阎寻听了,眉眼都带了笑,口是心非地说道:“我都这么大了,还有傅大哥陪着,小五哥还有什么不放心的?”
小五哥说不出个所以然来,只是笑哈哈地打岔。也因为他的插科打诨,阎寻觉得行程都快乐了许多。
小五哥也跑得累了,爬进车厢里,就躺着睡觉。
阎寻就自己找事做。
这些日子以来,他好歹是学完了那启蒙的书籍,可是字还是不会写,就算会写些简单的,也是极为难看。

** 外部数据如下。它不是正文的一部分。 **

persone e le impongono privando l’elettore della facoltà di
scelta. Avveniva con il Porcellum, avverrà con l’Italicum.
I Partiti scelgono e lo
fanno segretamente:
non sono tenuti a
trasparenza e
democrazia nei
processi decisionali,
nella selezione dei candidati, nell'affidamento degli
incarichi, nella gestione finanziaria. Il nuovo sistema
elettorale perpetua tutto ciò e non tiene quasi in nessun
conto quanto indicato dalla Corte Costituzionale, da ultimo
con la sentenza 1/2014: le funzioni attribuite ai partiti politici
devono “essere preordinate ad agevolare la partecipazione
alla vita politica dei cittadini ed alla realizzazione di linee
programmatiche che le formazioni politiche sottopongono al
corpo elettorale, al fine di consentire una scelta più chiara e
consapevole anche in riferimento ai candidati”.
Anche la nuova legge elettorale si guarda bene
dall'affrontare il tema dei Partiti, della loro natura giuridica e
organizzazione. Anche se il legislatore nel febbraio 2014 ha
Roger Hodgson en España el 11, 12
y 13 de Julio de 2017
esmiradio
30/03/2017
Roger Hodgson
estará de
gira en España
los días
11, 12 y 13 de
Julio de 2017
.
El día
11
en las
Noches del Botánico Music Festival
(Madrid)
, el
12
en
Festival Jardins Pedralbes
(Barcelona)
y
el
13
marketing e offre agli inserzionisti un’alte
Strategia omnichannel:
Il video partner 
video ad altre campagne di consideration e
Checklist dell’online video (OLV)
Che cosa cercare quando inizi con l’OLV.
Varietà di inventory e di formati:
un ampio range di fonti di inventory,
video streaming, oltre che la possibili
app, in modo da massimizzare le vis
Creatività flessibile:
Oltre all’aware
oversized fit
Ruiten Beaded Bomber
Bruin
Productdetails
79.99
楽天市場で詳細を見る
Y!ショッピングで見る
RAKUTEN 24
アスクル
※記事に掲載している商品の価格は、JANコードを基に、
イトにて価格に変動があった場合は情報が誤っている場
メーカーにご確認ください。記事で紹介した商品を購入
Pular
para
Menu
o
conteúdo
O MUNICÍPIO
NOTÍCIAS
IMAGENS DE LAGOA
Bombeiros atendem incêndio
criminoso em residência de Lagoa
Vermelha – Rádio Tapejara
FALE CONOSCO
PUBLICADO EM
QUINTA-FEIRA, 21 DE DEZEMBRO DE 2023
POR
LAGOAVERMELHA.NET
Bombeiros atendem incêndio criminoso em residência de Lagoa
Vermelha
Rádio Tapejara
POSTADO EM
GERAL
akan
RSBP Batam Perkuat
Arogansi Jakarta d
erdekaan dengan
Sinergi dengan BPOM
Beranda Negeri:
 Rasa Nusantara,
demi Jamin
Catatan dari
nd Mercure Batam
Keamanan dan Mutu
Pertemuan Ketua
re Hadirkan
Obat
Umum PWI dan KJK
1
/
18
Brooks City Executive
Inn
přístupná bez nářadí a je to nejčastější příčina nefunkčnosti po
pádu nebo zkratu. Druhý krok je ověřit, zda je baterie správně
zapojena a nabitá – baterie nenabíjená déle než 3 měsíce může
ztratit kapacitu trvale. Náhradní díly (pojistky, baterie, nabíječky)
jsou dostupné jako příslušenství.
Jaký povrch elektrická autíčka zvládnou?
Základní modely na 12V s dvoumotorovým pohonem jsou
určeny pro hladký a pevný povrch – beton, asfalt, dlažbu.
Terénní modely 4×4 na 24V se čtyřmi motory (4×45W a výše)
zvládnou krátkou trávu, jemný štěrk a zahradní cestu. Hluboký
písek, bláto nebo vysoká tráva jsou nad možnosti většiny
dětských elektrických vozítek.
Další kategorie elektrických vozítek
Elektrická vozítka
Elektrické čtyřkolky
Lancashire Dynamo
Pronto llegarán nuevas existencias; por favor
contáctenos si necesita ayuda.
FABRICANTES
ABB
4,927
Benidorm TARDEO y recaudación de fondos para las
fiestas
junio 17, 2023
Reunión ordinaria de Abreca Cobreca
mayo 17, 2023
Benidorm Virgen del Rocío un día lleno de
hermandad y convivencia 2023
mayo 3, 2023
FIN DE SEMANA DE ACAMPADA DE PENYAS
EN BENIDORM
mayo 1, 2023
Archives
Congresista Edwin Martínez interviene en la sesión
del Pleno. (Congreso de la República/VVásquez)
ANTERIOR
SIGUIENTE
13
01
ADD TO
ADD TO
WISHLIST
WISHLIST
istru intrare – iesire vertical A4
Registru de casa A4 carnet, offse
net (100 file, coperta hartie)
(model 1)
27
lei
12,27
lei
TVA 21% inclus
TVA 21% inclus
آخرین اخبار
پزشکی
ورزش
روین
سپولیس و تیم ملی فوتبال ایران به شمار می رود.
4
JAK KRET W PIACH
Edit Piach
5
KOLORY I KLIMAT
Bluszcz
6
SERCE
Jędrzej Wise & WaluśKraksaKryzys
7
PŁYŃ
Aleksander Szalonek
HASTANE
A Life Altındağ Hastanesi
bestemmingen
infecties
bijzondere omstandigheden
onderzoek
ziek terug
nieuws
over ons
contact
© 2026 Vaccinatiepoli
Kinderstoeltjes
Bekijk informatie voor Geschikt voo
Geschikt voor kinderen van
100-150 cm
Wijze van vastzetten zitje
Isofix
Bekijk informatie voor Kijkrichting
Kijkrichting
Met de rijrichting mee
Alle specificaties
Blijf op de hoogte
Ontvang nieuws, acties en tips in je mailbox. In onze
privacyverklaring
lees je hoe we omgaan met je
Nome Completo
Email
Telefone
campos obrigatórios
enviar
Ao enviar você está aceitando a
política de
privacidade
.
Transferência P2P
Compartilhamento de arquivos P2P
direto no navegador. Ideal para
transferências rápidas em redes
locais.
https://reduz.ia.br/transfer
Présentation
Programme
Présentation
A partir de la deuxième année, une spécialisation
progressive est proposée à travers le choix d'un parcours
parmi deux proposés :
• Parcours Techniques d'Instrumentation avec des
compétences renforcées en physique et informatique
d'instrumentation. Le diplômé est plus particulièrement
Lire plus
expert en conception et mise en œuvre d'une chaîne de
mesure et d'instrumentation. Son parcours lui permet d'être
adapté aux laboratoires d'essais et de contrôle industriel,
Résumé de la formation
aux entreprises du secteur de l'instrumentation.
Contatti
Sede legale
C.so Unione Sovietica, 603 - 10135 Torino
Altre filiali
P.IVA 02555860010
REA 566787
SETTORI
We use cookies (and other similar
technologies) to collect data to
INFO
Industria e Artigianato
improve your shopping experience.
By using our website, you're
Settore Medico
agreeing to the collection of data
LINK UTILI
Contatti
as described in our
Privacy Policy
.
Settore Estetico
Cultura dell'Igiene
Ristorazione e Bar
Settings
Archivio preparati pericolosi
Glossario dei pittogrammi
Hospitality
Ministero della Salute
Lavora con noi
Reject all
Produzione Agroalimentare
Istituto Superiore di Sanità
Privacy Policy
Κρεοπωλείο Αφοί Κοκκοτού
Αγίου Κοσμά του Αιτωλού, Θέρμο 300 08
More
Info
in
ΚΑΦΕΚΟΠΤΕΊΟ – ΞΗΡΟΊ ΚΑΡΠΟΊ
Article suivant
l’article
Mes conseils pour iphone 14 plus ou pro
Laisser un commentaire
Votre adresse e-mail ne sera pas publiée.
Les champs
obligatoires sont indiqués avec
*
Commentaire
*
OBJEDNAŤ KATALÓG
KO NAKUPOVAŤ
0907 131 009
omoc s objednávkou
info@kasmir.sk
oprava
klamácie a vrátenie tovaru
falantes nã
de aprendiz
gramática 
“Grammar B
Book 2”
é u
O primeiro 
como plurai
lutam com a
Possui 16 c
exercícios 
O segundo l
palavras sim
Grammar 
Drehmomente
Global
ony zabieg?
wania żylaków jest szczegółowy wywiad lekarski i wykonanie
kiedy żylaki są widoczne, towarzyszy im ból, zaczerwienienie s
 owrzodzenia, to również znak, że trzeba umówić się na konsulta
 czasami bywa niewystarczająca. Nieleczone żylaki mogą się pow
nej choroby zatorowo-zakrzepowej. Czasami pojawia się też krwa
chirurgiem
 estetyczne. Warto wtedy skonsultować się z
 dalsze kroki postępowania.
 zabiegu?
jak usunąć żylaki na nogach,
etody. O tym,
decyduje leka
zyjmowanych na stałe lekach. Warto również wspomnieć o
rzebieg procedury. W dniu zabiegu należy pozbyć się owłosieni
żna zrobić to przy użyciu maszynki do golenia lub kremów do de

想到这里,他拿出了一支旧毛笔,沾了水,便在马车里的小桌上练字了。
只是提笔之时,手臂酸痛,可他也没有声张。因为傅雁声说,这是刚练字的后果。等到熟练了,就不会疼。
也许因为专心于练字,阎寻竟没有晕马车。不然吐了天翻地覆的,整个人都散发着一种难以言喻的味道,怕是更加的受罪。
从早上出发,过了晌午,他们才到了县城。
只是刚出现在县城,就有一个管家模样的人走了过来,“傅公子!老奴总算等到你了。那位小阎公子可是来了?大人在县城衙署里,我们现在就过去?”
阎寻白着一张脸掀开了帘子,“小子便是阎寻。傅大哥,这位是?”
“管家伯伯,这便是大人时常挂在嘴边的阎寻了。阎寻,老人家是刺史大人的管家,你也叫管家伯伯便好。还有这个壮小伙就是小五哥,当初陪着阎寻送信的人。”